Paul Ickovic studied music at Queens College before dropping out and traveling to Nepal and India in the late 1960s, flush with $1,000 his parents had given him (the equivalent of nearly $10,000 in today’s dollars). New York street and fashion photographer Louis Faurer had been a mentor to him in New York, and at some point on that trip Ickovic picked up a camera and began to record what he saw on his travels.

Back home in the 1970s, he met Cartier-Bresson — Ickovic was working briefly for the Boston publisher of Cartier-Bresson’s work — and they became friends and traded photographs. This would prove helpful later: Cartier-Bresson’s photos and letters gave Ickovic a bit of a nest egg.
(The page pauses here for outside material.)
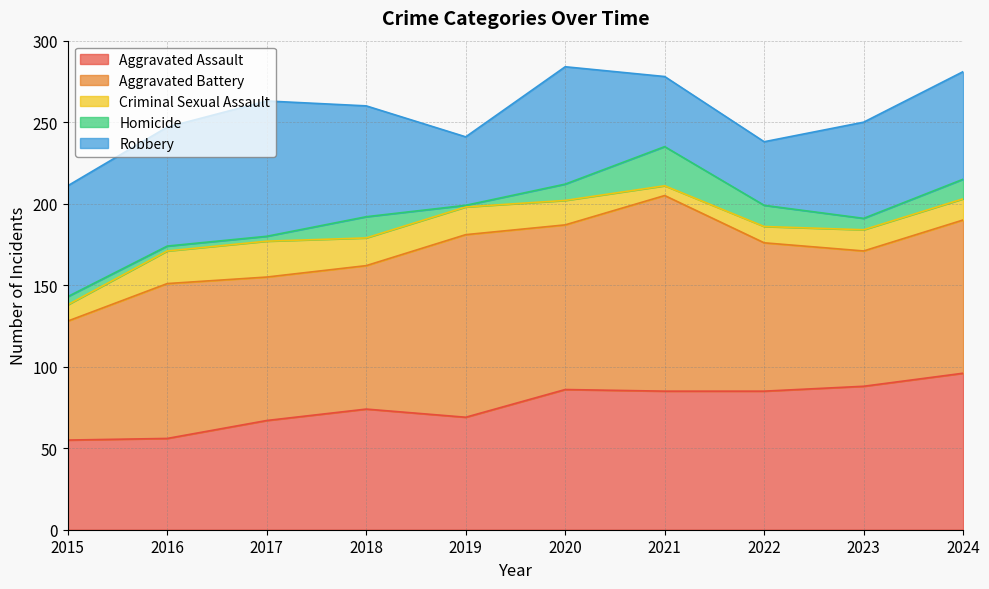

How many interior local valleys does the Aggravated Battery series have?

2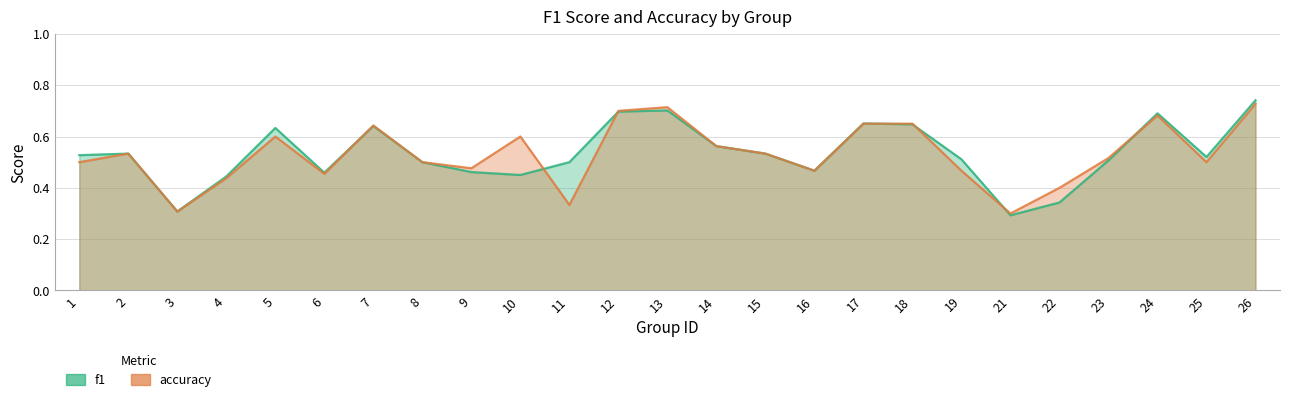

Reading right to left, list all the values displayed in this chart.

f1: 26=0.7	25=0.5	24=0.7	23=0.5	22=0.3	21=0.3	19=0.5	18=0.6	17=0.7	16=0.5	15=0.5	14=0.6	13=0.7	12=0.7	11=0.5	10=0.5	9=0.5	8=0.5	7=0.6	6=0.5	5=0.6	4=0.4	3=0.3	2=0.5	1=0.5
accuracy: 26=0.7	25=0.5	24=0.7	23=0.5	22=0.4	21=0.3	19=0.5	18=0.7	17=0.7	16=0.5	15=0.5	14=0.6	13=0.7	12=0.7	11=0.3	10=0.6	9=0.5	8=0.5	7=0.6	6=0.5	5=0.6	4=0.4	3=0.3	2=0.5	1=0.5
In addition to his brother, Ickovic is survived by two sons: Nicholas Ickovic, from his second marriage, to Simona Zborilova, a model, which ended in divorce; and Cristian Sanders, from his relationship with Karin Sanders, a gallerist. His first marriage, to Sarah Stahl, also ended in divorce.

Over the years Ickovic published a number of books of his photography, notably “Kafka’s Grave and Other Stories” (1986), which had an introduction by playwright David Mamet. That book was produced with the help of Joshua Ginsberg, an entrepreneur and environmental scientist who became a friend and patron.

In the summer of 2021, the Bibliothèque Nationale showed a retrospective of Ickovic’s work in tandem with a larger show of Cartier-Bresson’s photographs. Ginsberg published the catalog of his friend’s show, which was called “In Transit.”

Ickovic said he was a little annoyed, Ginsberg recalled, that “Henri got three rooms” but “I only got one.”